Page-level text extractions
┄┄┄┄┄┄┄┄┄┄┄┄┄┄┄┄┄┄┄┄

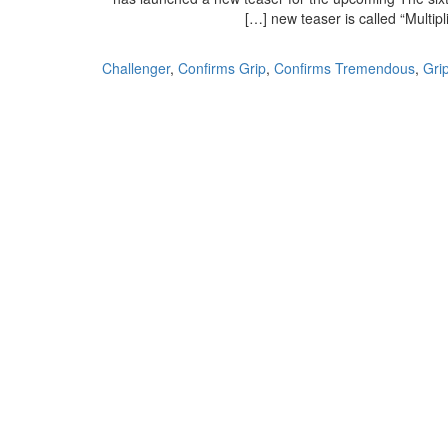
new teaser is called “Multipl
Challenger
,
Confirms Grip
,
Confirms Tremendous
,
Gri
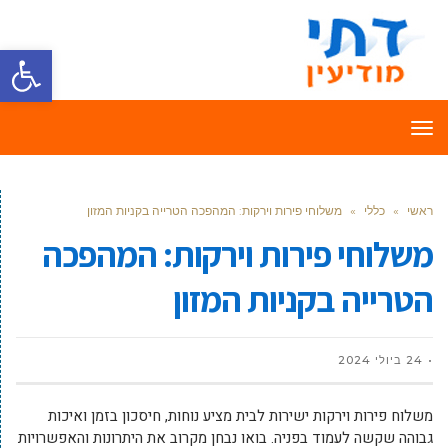
פתח סרגל
תפריט
ראשי
»
כללי
»
משלוחי פירות וירקות: המהפכה הטרייה בקניות המזון
משלוחי פירות וירקות: המהפכה
הטרייה בקניות המזון
24 ביולי 2024
משלוח פירות וירקות ישירות לבית מציע נוחות, חיסכון בזמן ואיכות
גבוהה שקשה לעמוד בפניה. בואו נבחן מקרוב את היתרונות והאפשרויות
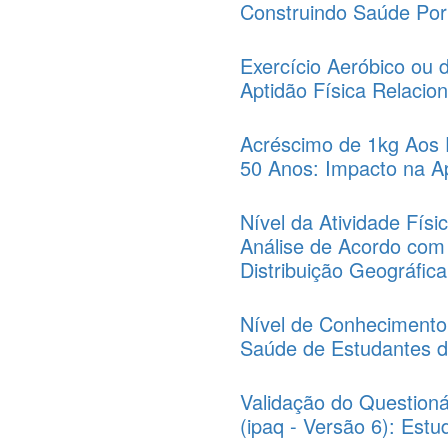
Construindo Saúde Por
Exercício Aeróbico ou 
Aptidão Física Relaci
Acréscimo de 1kg Aos 
50 Anos: Impacto na Ap
Nível da Atividade Fís
Análise de Acordo com
Distribuição Geográfic
Nível de Conhecimento
Saúde de Estudantes d
Validação do Questionár
(ipaq - Versão 6): Estu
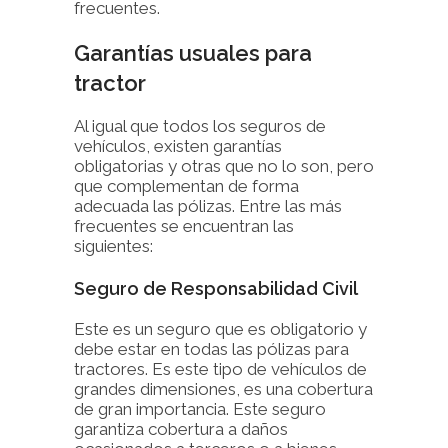
frecuentes.
Garantías usuales para
tractor
Al igual que todos los seguros de
vehículos, existen garantías
obligatorias y otras que no lo son, pero
que complementan de forma
adecuada las pólizas. Entre las más
frecuentes se encuentran las
siguientes:
Seguro de Responsabilidad Civil
Este es un seguro que es obligatorio y
debe estar en todas las pólizas para
tractores. Es este tipo de vehículos de
grandes dimensiones, es una cobertura
de gran importancia. Este seguro
garantiza cobertura a daños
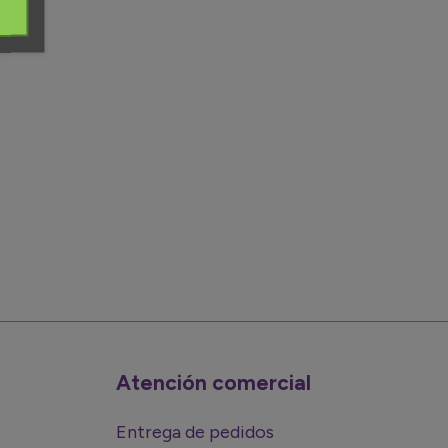
Atención comercial
Entrega de pedidos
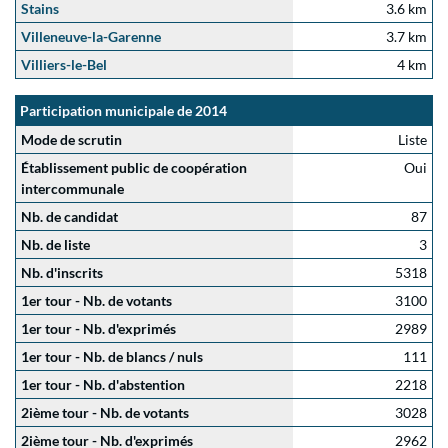
Stains
3.6 km
Villeneuve-la-Garenne
3.7 km
Villiers-le-Bel
4 km
Participation municipale de 2014
Mode de scrutin
Liste
Établissement public de coopération
Oui
intercommunale
Nb. de candidat
87
Nb. de liste
3
Nb. d'inscrits
5318
1er tour - Nb. de votants
3100
1er tour - Nb. d'exprimés
2989
1er tour - Nb. de blancs / nuls
111
1er tour - Nb. d'abstention
2218
2ième tour - Nb. de votants
3028
2ième tour - Nb. d'exprimés
2962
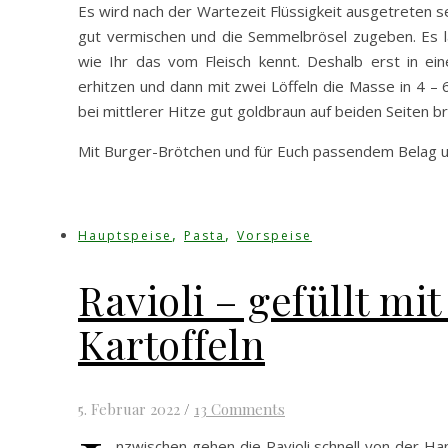
Es wird nach der Wartezeit Flüssigkeit ausgetreten s
gut vermischen und die Semmelbrösel zugeben. Es las
wie Ihr das vom Fleisch kennt. Deshalb erst in ei
erhitzen und dann mit zwei Löffeln die Masse in 4 – 
bei mittlerer Hitze gut goldbraun auf beiden Seiten br
Mit Burger-Brötchen und für Euch passendem Belag u
,
,
Hauptspeise
Pasta
Vorspeise
Ravioli – gefüllt m
Kartoffeln
5. Februar 2022
/
13 Comments
nzwischen gehen die Ravioli schnell von der H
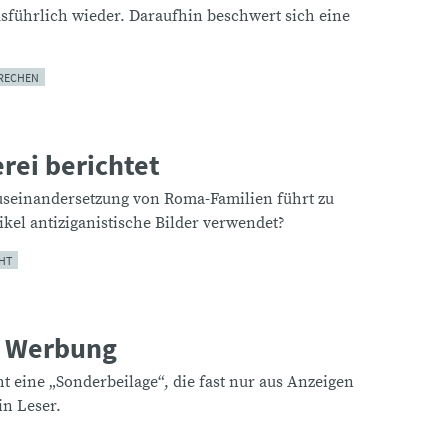
usführlich wieder. Daraufhin beschwert sich eine
RECHEN
rei berichtet
Auseinandersetzung von Roma-Familien führt zu
kel antiziganistische Bilder verwendet?
HT
n Werbung
t eine „Sonderbeilage“, die fast nur aus Anzeigen
in Leser.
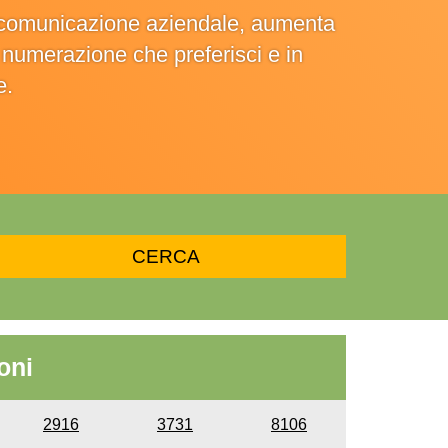
la comunicazione aziendale, aumenta
la numerazione che preferisci e in
e.
oni
2916
3731
8106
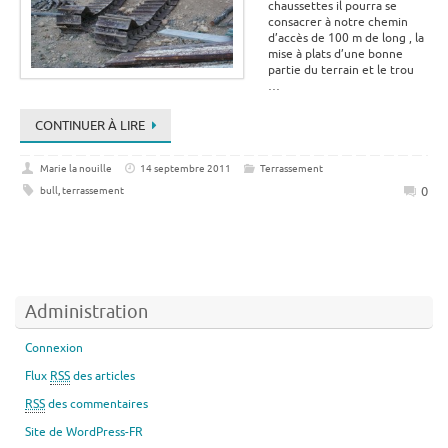
chaussettes il pourra se
consacrer à notre chemin
d’accès de 100 m de long , la
mise à plats d’une bonne
partie du terrain et le trou
…
CONTINUER À LIRE
Marie la nouille
14 septembre 2011
Terrassement
0
bull
,
terrassement
Administration
Connexion
Flux
RSS
des articles
RSS
des commentaires
Site de WordPress-FR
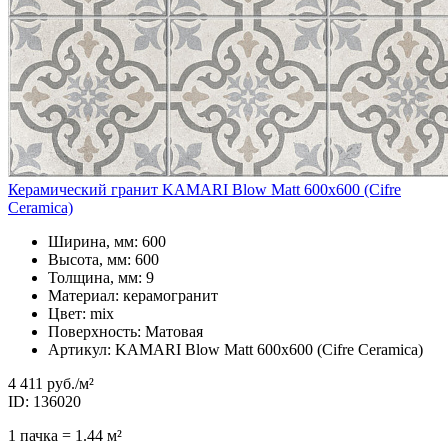
Керамический гранит KAMARI Blow Matt 600x600 (Cifre
Ceramica)
Ширина, мм: 600
Высота, мм: 600
Толщина, мм: 9
Материал: керамогранит
Цвет: mix
Поверхность: Матовая
Артикул: KAMARI Blow Matt 600x600 (Cifre Ceramica)
4 411 руб.
/м²
ID: 136020
1 пачка = 1.44 м²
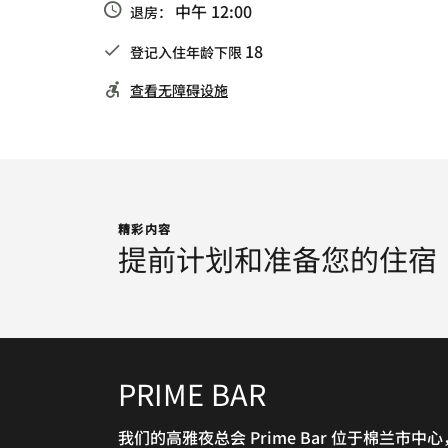
中午 12:00
退房：
18
登记入住年龄下限
查看无障碍设施
精彩内容
提前计划和准备您的住宿
PRIME BAR
THE LOUNGE
MARRIOTT CAFÉ
JADE CHINESE
PRIME STEAK HOUSE
MARRIOTT GOURMET
RESTAURANT
我们的高雅夜总会 Prime Bar 位于棉兰市中心
这间餐厅环境优雅闲适，供应特色鸡尾酒和各
这间充满活力的棉兰餐厅设有五个互动式烹饪
这间时尚的芝加哥风格牛排餐厅供应各种品质
这间氛围悠闲的餐厅位于酒店大堂层，非常适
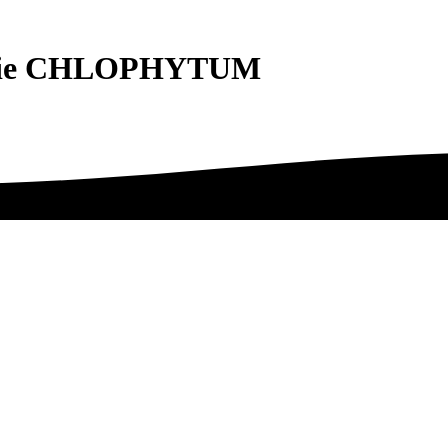
cie CHLOPHYTUM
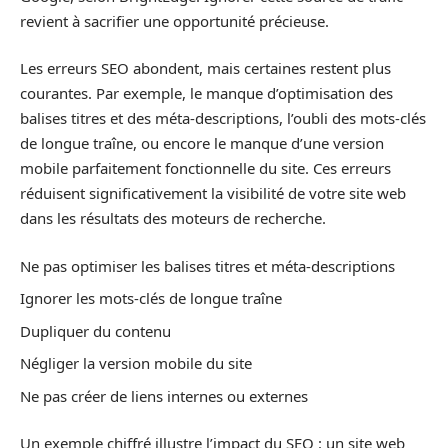
revient à sacrifier une opportunité précieuse.
Les erreurs SEO abondent, mais certaines restent plus
courantes. Par exemple, le manque d’optimisation des
balises titres et des méta-descriptions, l’oubli des mots-clés
de longue traîne, ou encore le manque d’une version
mobile parfaitement fonctionnelle du site. Ces erreurs
réduisent significativement la visibilité de votre site web
dans les résultats des moteurs de recherche.
Ne pas optimiser les balises titres et méta-descriptions
Ignorer les mots-clés de longue traîne
Dupliquer du contenu
Négliger la version mobile du site
Ne pas créer de liens internes ou externes
Un exemple chiffré illustre l’impact du SEO : un site web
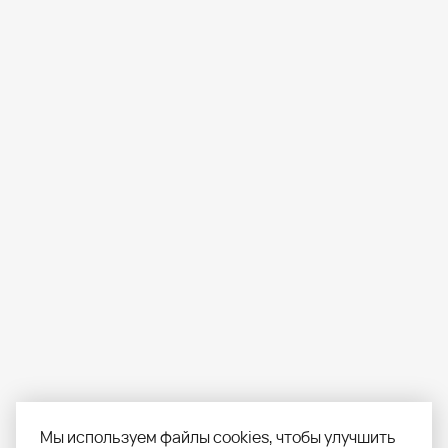
Мы используем файлы cookies, чтобы улучшить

┄┄┄┄┄┄┄┄┄┄┄┄┄┄┄┄┄┄┄┄

• What to work on: Transcribe the lines above exactly, beginning at the one with "Aptidão Física Relaci" and ending at the one with "Ravioli – gefüllt m". Include both; exclude the pictures.

• Task answer:
Aptidão Física Relaci
Acréscimo de 1kg Aos 
50 Anos: Impacto na Ap
Nível da Atividade Fís
Análise de Acordo com
Distribuição Geográfic
Nível de Conhecimento
Saúde de Estudantes d
Validação do Questionár
(ipaq - Versão 6): Estu
frecuentes.
Garantías usuales para
tractor
Al igual que todos los seguros de
vehículos, existen garantías
obligatorias y otras que no lo son, pero
que complementan de forma
adecuada las pólizas. Entre las más
frecuentes se encuentran las
siguientes:
Seguro de Responsabilidad Civil
Este es un seguro que es obligatorio y
debe estar en todas las pólizas para
tractores. Es este tipo de vehículos de
grandes dimensiones, es una cobertura
de gran importancia. Este seguro
garantiza cobertura a daños
Atención comercial
Entrega de pedidos
Stains
3.6 km
Villeneuve-la-Garenne
3.7 km
Villiers-le-Bel
4 km
Participation municipale de 2014
Mode de scrutin
Liste
Établissement public de coopération
Oui
intercommunale
Nb. de candidat
87
Nb. de liste
3
Nb. d'inscrits
5318
1er tour - Nb. de votants
3100
1er tour - Nb. d'exprimés
2989
1er tour - Nb. de blancs / nuls
111
1er tour - Nb. d'abstention
2218
2ième tour - Nb. de votants
3028
2ième tour - Nb. d'exprimés
2962
Es wird nach der Wartezeit Flüssigkeit ausgetreten s
gut vermischen und die Semmelbrösel zugeben. Es las
wie Ihr das vom Fleisch kennt. Deshalb erst in ei
erhitzen und dann mit zwei Löffeln die Masse in 4 – 
bei mittlerer Hitze gut goldbraun auf beiden Seiten br
Mit Burger-Brötchen und für Euch passendem Belag u
,
,
Hauptspeise
Pasta
Vorspeise
Ravioli – gefüllt m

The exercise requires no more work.